*GIVEN PASSAGE*
■ ■ ■ ■ ■

I will illustrate the analytic potential of BLUR by showing that the discussions on the role of the blues in the African American literary tradition to date in many cases have suffered from the lack of comprehensive documentation. I will argue that a close study of the BLUR corpus unravels the blues’ richness and diversity, instantiated in a multitude of regionally, stylistically and structurally variable forms, meanings and concepts, and that in analyses of the blues' influence on African American (and white) writers and artists critics need to keep these different analytical frameworks apart.

The documentation of blues lyricism

The blues critic Paul Oliver is certainly right in pointing out that "[f]ortunately its [the blues'] representation is truly remarkable and exceeds that of any other type of folk music (21990: 9)." This observation is valid in two respects: first, almost all blues songs recorded in the pre-WW II period have been reissued and are now available on CD, and secondly, transcriptions exist for the vast majority of blues songs from that period. However, these transcripts are scattered over a large number of sources. They include song collections proper (e.g. Handy 1926, Sackheim 1975, Titon 1991), sections devoted to the blues in anthologies of African American literature (e.g. Hill 1998, Gates and McKay 1997) and American literature (e.g. Lauter 1990), and monographs, articles and liner notes including sample transcriptions (e.g. Oliver 21990 [1960], Charters 1963, Evans 1982). The problem for blues analysts is that in order to accumulate a substantial selection of songs, they either have to consult a great number of sources or do their own transcriptions. What is missing, then, is a large, comprehensive collection of blues lyrics representative of the full range of the genre.

The lack of convenient access to the documentation of blues lyricism has affected the research on the blues' role within the African American literary tradition on three levels: the level of various "conceptualizations" of the blues, the level of the analysis of the blues as a form of poetry and finally, the level of the input of blues poetry on other forms of African American literature (comparative studies). I will look at these aspects in the next two chapters.


Conceptualizations of the blues

Almost any serious analyst of the blues has developed his or her ideas about the functions and the "meaning" of the blues:

Some say all blues are sad. Others claim that they are happy. This one says they are political, that one, apolitical. The blues, it is said, are a personal expression. No, comes the reply, they express the values of the group. Dramatic dialogues. Self catharsis. Audience catharsis. Dance music. Devil music. Truth (Tracy 1988: 77).


This diversity of interpretation probably results from researchers basing their observations on different "subsets" of documentation, and from the blues being studied within different analytical frameworks: musical genre, poetic form, source of artistic inspiration, apparatus for literary criticism, "matrix" for cultural discourse, or simply an individual (gloomy) feeling. It is not surprising, then, that these different approaches have yielded different interpretations of the blues. For example, since LeRoi Jones' (Amiri Bakara's) publication of his ground-breaking Blues People (1963), various critics (and writers) have developed sophisticated concepts interpreting the blues as ethos, i.e. a medium for philosophical discourse (e.g. Ralph Ellison 1964; Albert Murray 1973, 1976). This process culminated in Houston A. Baker's remarkable study Blues, Ideology, and African American Literature: A Vernacular Theory (1984), which postulates the thesis "that Afro-American culture is a complex, reflexive enterprise which finds its proper figuration in blues conceived as matrix." (3).

■ ■ ■ ■ ■

*PROVIDED MATERIAL*
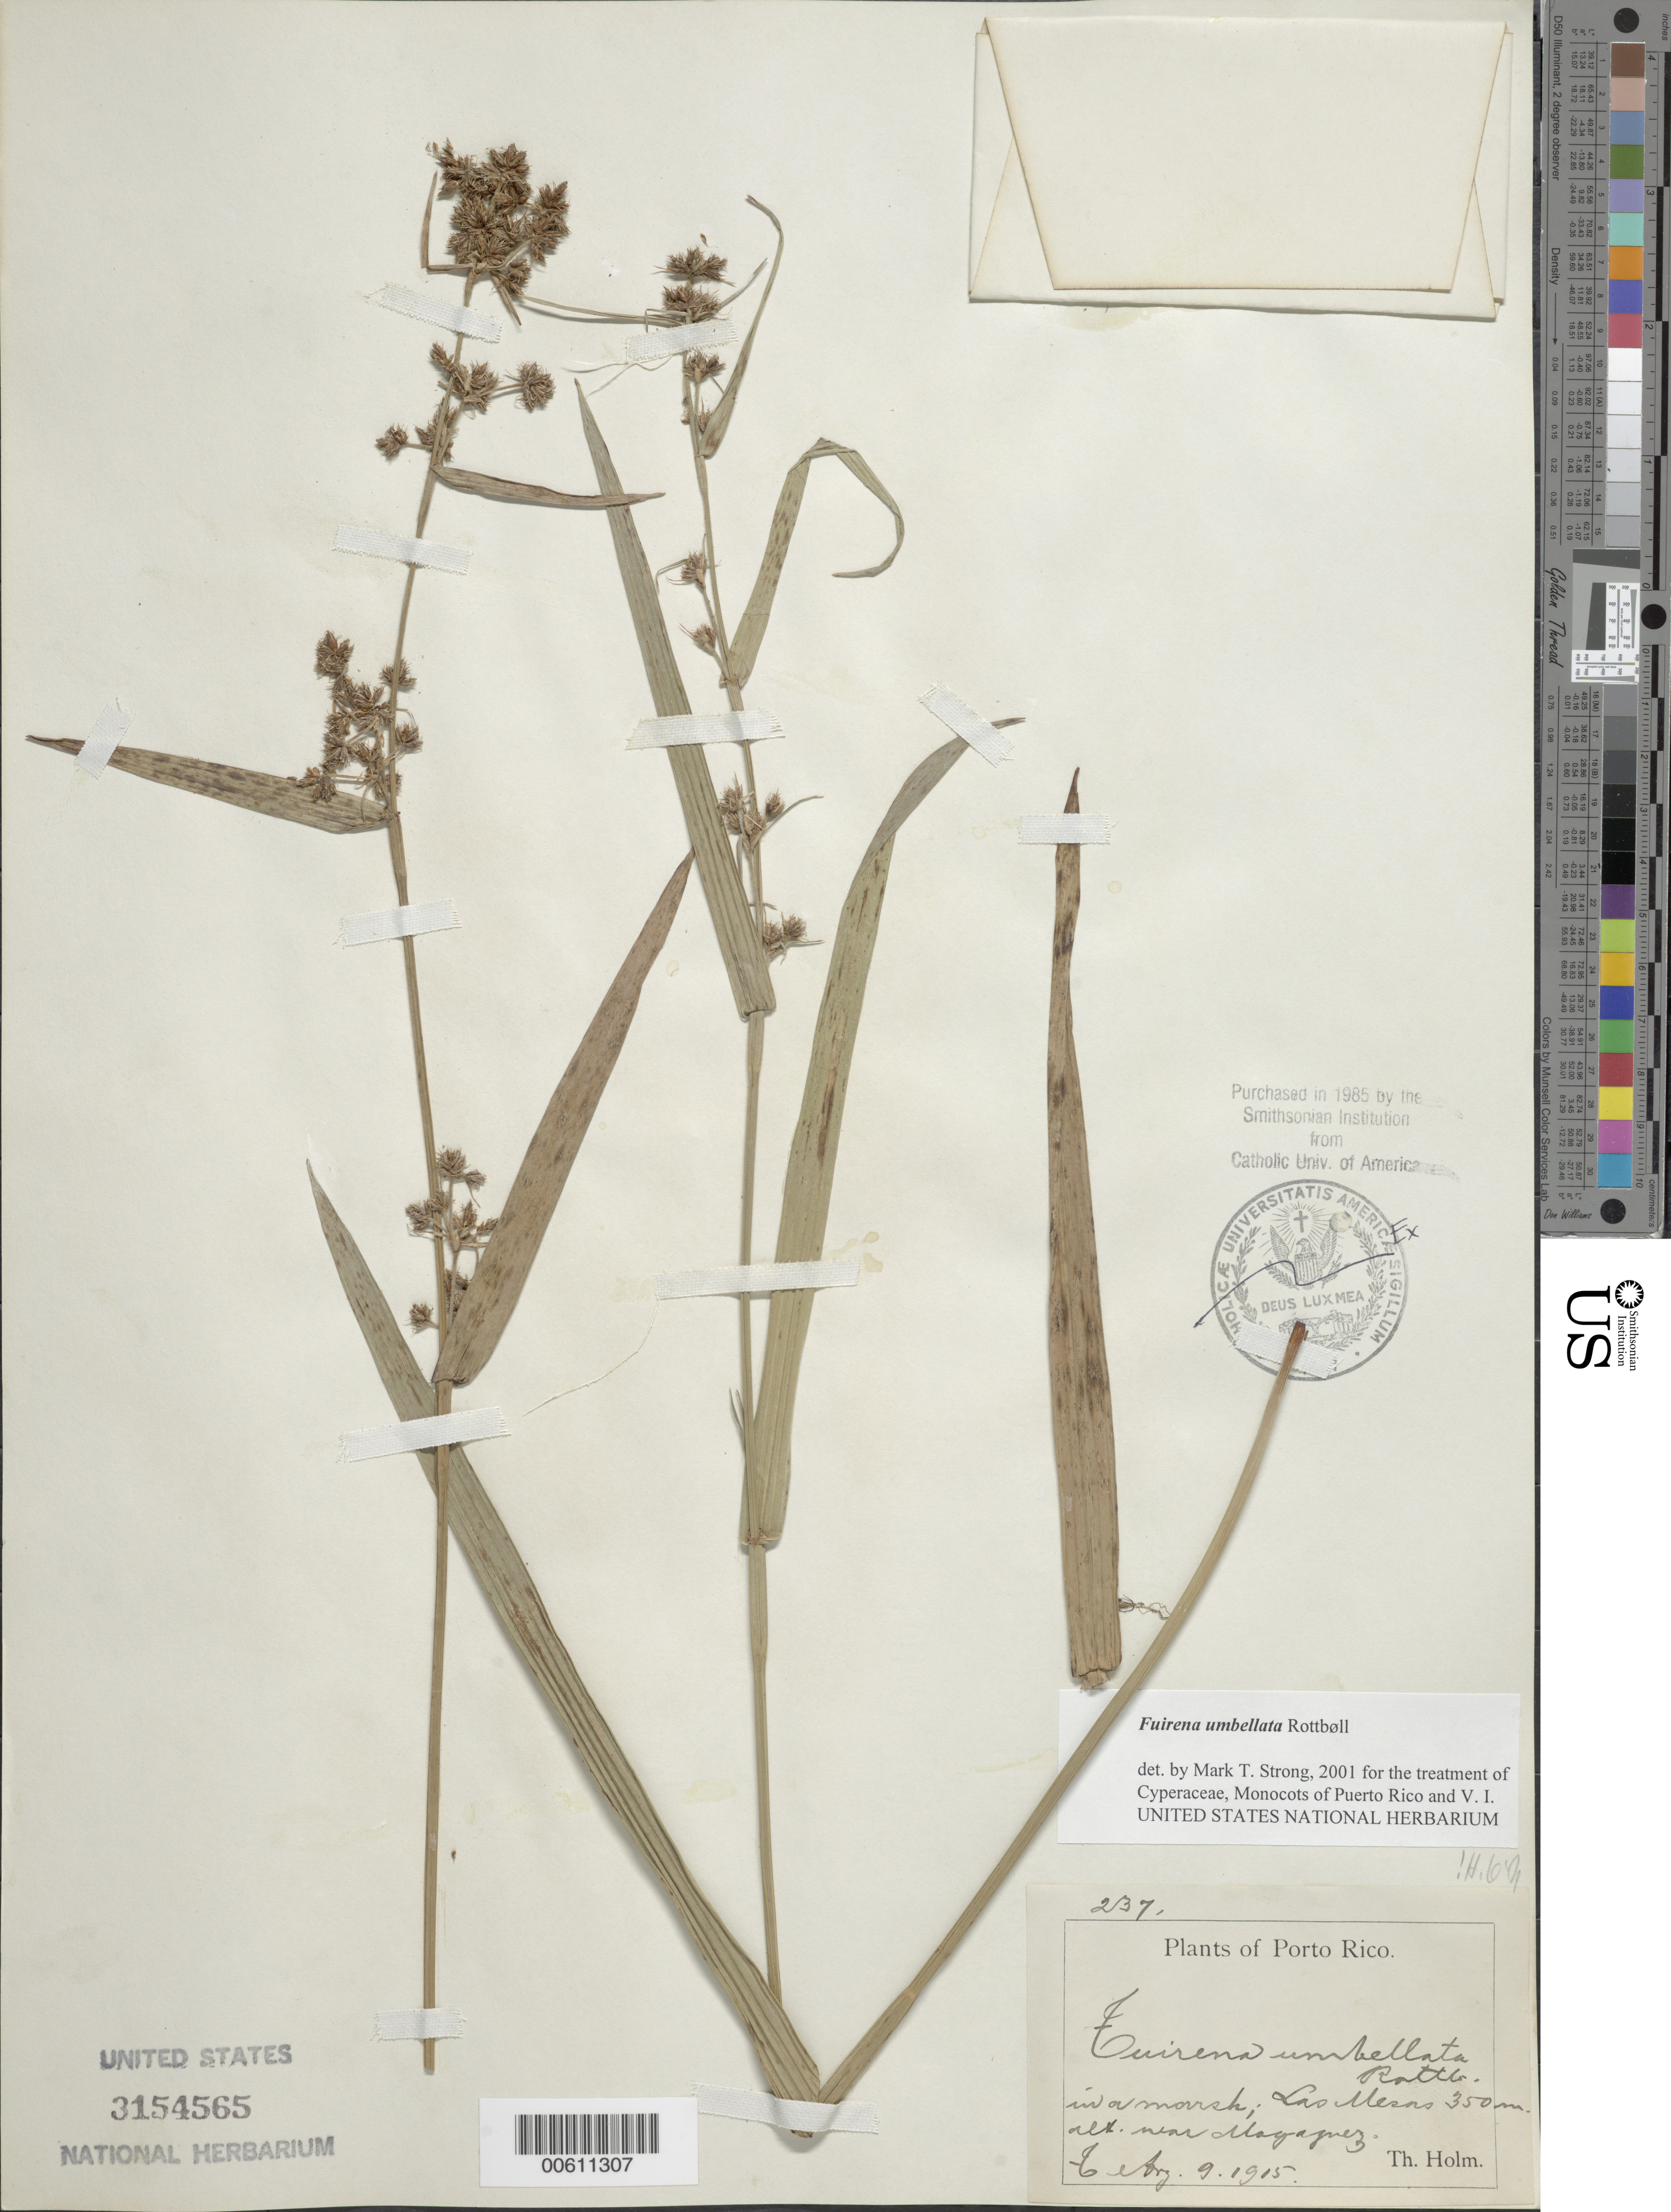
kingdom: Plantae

■ ■ ■ ■ ■

*PROBLEMS AND TASKS*
(A) According to the blues passage, which study puts forward the thesis that Afro-American culture finds its proper figuration in blues conceived as matrix?
(B) List every analytical framework that the blues passage says the blues have been studied within.
You can set the material aside; it isn't needed here.

*EXPECTED OUTPUTS*
(A) Houston A. Baker's *Blues, Ideology, and African American Literature: A Vernacular Theory* (1984).

(B)
- Musical genre
- Poetic form
- Source of artistic inspiration
- Apparatus for literary criticism
- "Matrix" for cultural discourse
- An individual (gloomy) feeling